Is the growth of a function discrete?

Question

The question is related to my previous post. We already know that $\log x\ll x\ll e^x$ as a growth of the function (how fast the function diverges). I wonder if there is a middle function $f$ such that $\log x\ll f\ll x$. More generally, if $f,g$ be a real function that diverges to infinity as $n\to\infty$ such that the growth $f\ll g$. Then can we find the function $h$ such that $f\ll h\ll g$?

I don't know what tag will be adequate. I hope someone add appropriate tag of this post.

Note: $f\ll g$ if $\lim_{x\to\infty}\frac{f(x)}{g(x)} = 0$.

Answer 1

You can always take the average of $f$ and $g$, namely $h(x)=(f(x)+g(x))/2$ to get $f(x)<h(x)<g(x)$. For $\log x <f(x) < x$, you could take for instance $f(x)= (\log x)^2$.

Answer 2

The geometric average $\sqrt{fg}$ should work, since $\frac f{\sqrt{fg}}$ and $\frac {\sqrt{fg}}g$ are both equal to $\sqrt\frac fg$, which approaches $0$ if $\frac fg$ does.
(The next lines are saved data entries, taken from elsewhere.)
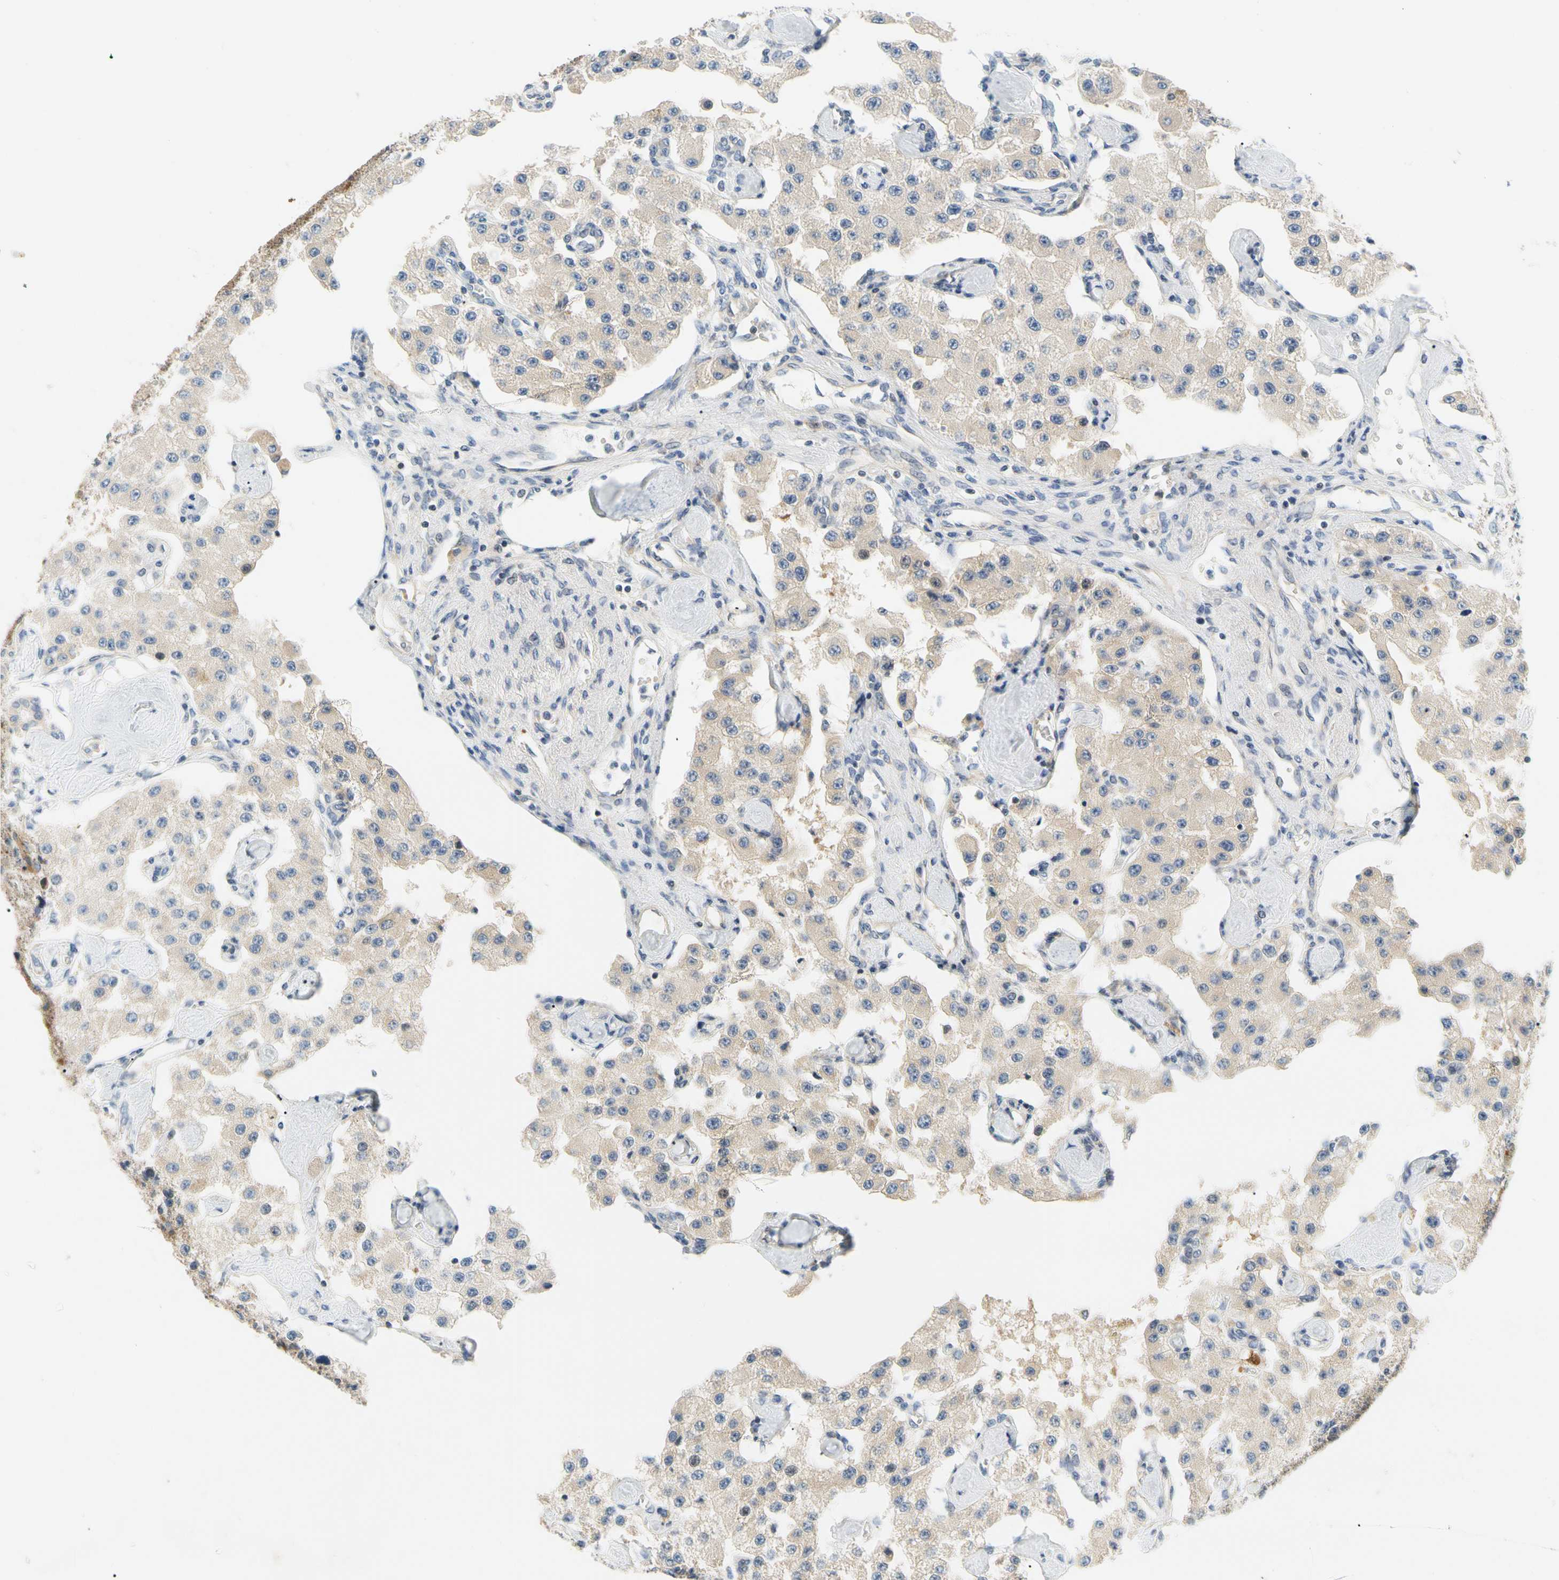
{"staining": {"intensity": "weak", "quantity": ">75%", "location": "cytoplasmic/membranous"}, "tissue": "carcinoid", "cell_type": "Tumor cells", "image_type": "cancer", "snomed": [{"axis": "morphology", "description": "Carcinoid, malignant, NOS"}, {"axis": "topography", "description": "Pancreas"}], "caption": "This is a photomicrograph of IHC staining of malignant carcinoid, which shows weak expression in the cytoplasmic/membranous of tumor cells.", "gene": "LRRC47", "patient": {"sex": "male", "age": 41}}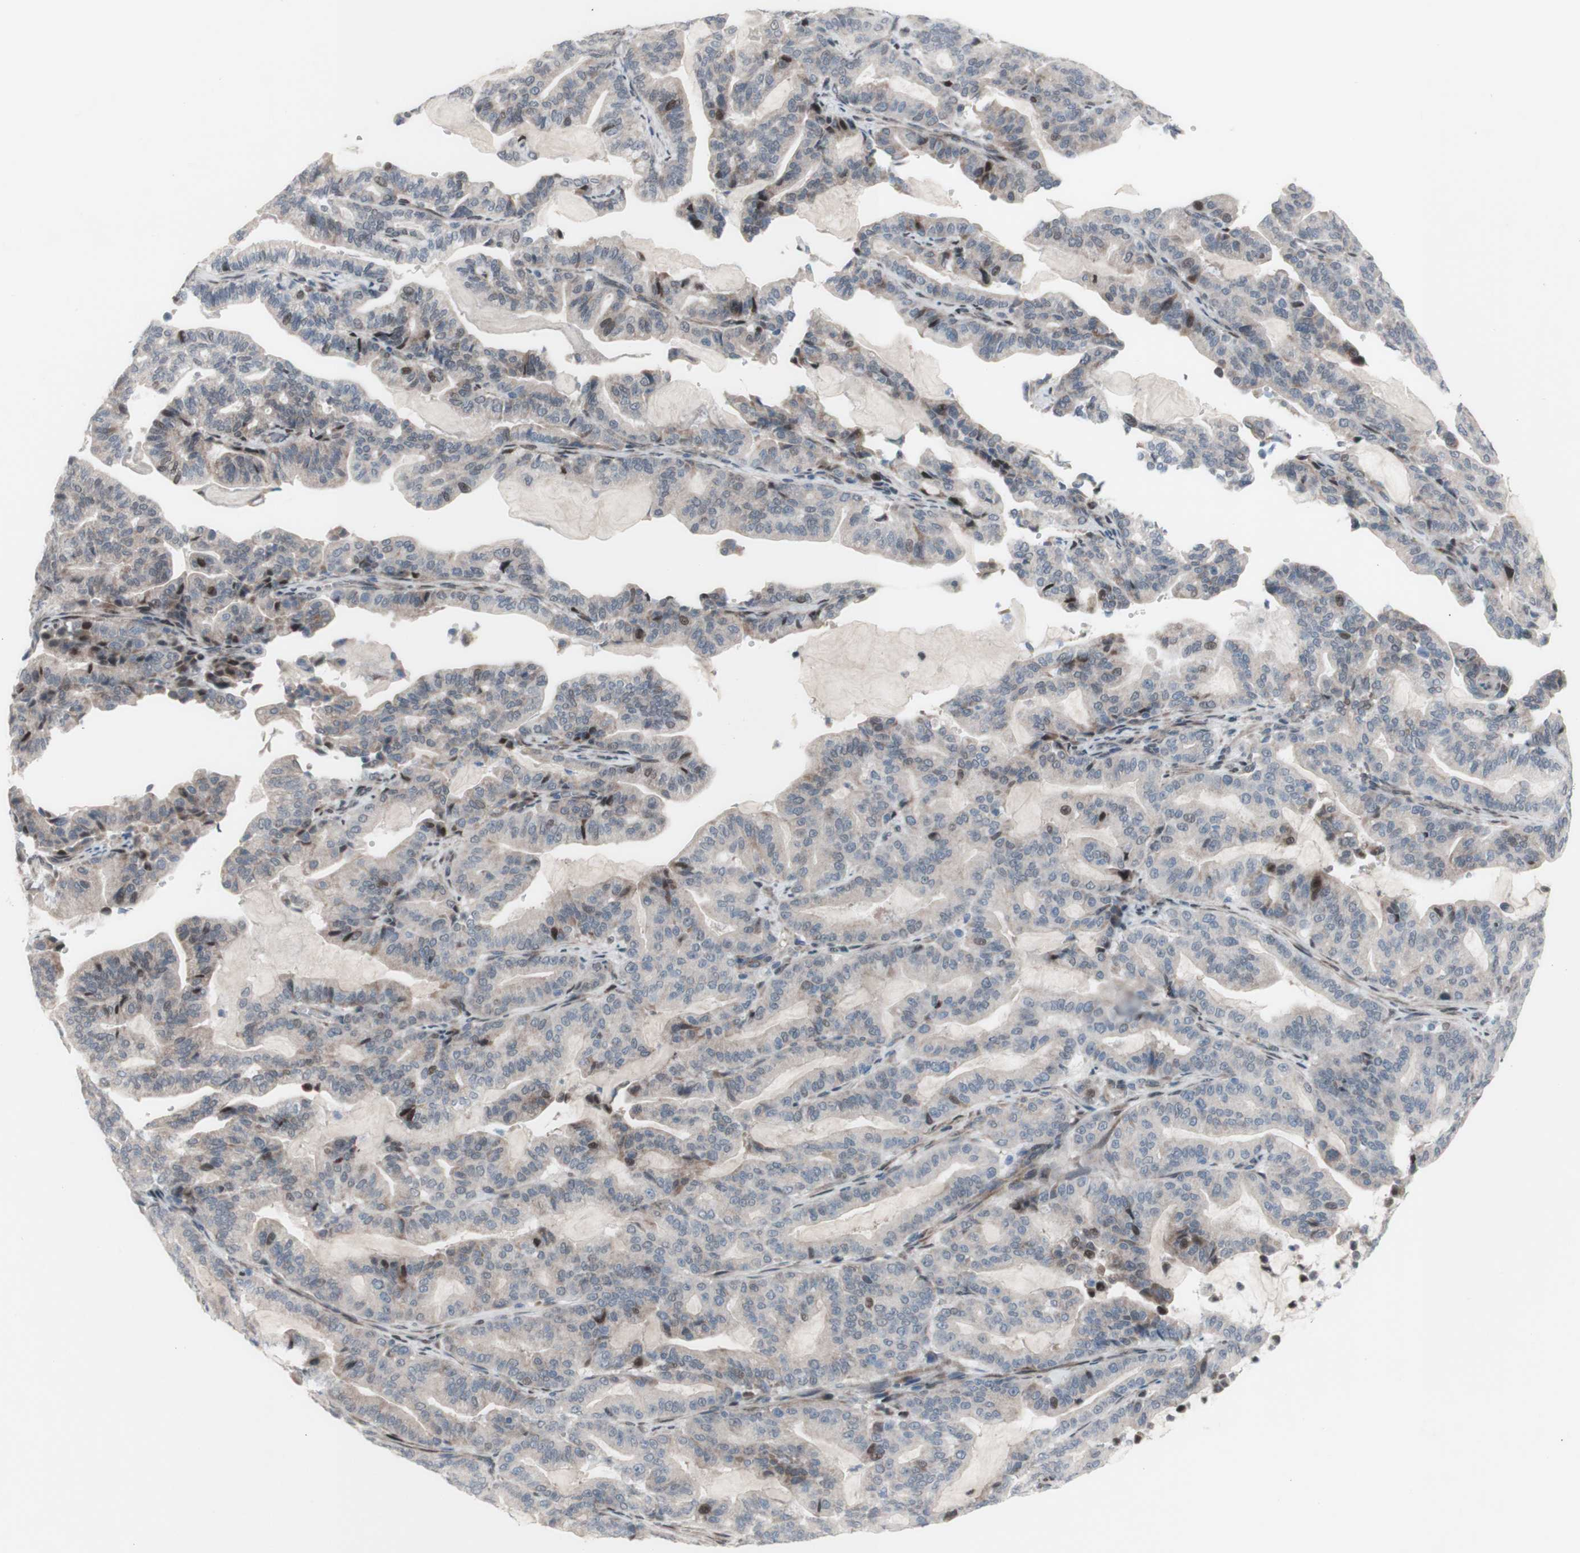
{"staining": {"intensity": "weak", "quantity": "<25%", "location": "nuclear"}, "tissue": "pancreatic cancer", "cell_type": "Tumor cells", "image_type": "cancer", "snomed": [{"axis": "morphology", "description": "Adenocarcinoma, NOS"}, {"axis": "topography", "description": "Pancreas"}], "caption": "This is a histopathology image of immunohistochemistry staining of pancreatic cancer (adenocarcinoma), which shows no expression in tumor cells.", "gene": "PHTF2", "patient": {"sex": "male", "age": 63}}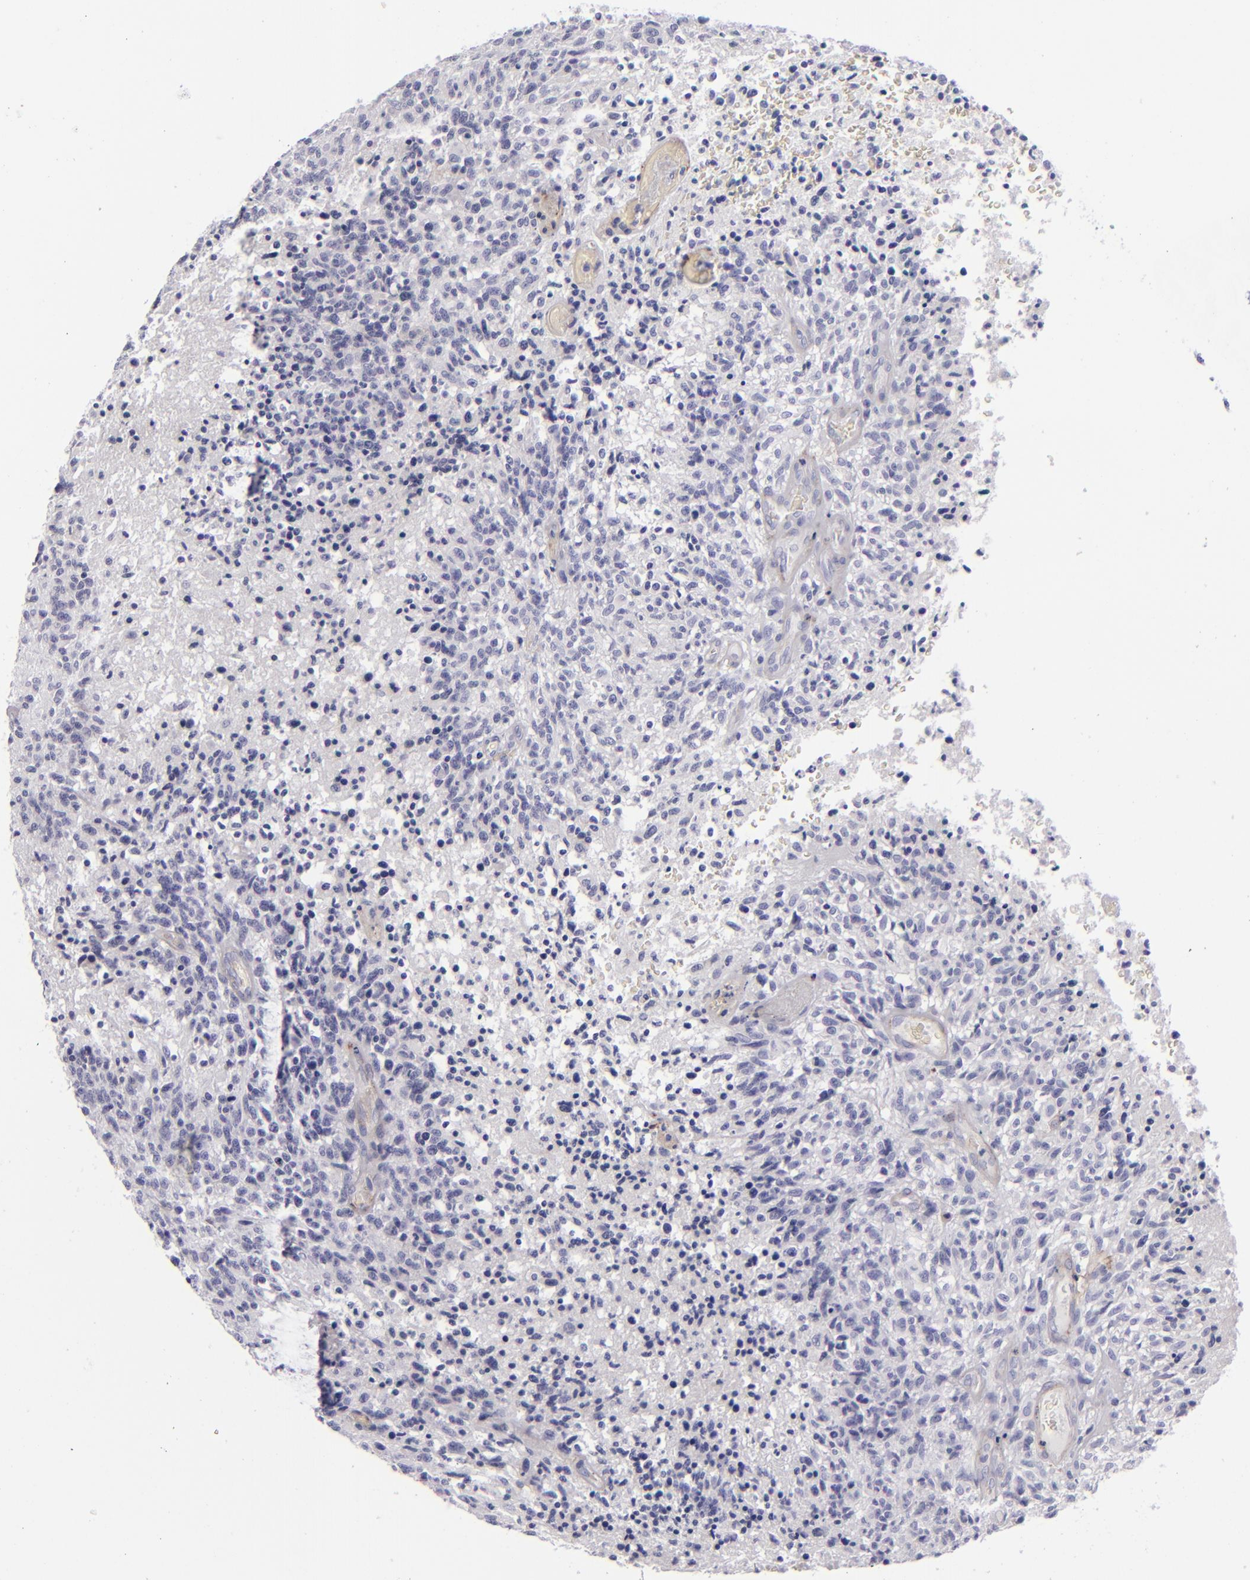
{"staining": {"intensity": "negative", "quantity": "none", "location": "none"}, "tissue": "glioma", "cell_type": "Tumor cells", "image_type": "cancer", "snomed": [{"axis": "morphology", "description": "Glioma, malignant, High grade"}, {"axis": "topography", "description": "Brain"}], "caption": "IHC micrograph of malignant high-grade glioma stained for a protein (brown), which displays no positivity in tumor cells.", "gene": "ANPEP", "patient": {"sex": "male", "age": 36}}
This is of course dependent on how you define the $<$ relation on functions. If we defined $f<g$ to mean $\lim_{x\to\infty}(g(x)-f(x))=\infty$, then the arithmetic average (Slugger's answer) would also work. The $<$ defined in this way is finer than the ordering provided by $O$-notation but arguably just as suitable for studying the order structure of function growth rates. I asked a related question (about an even finer ordering) that got some interesting references in the comments/answers.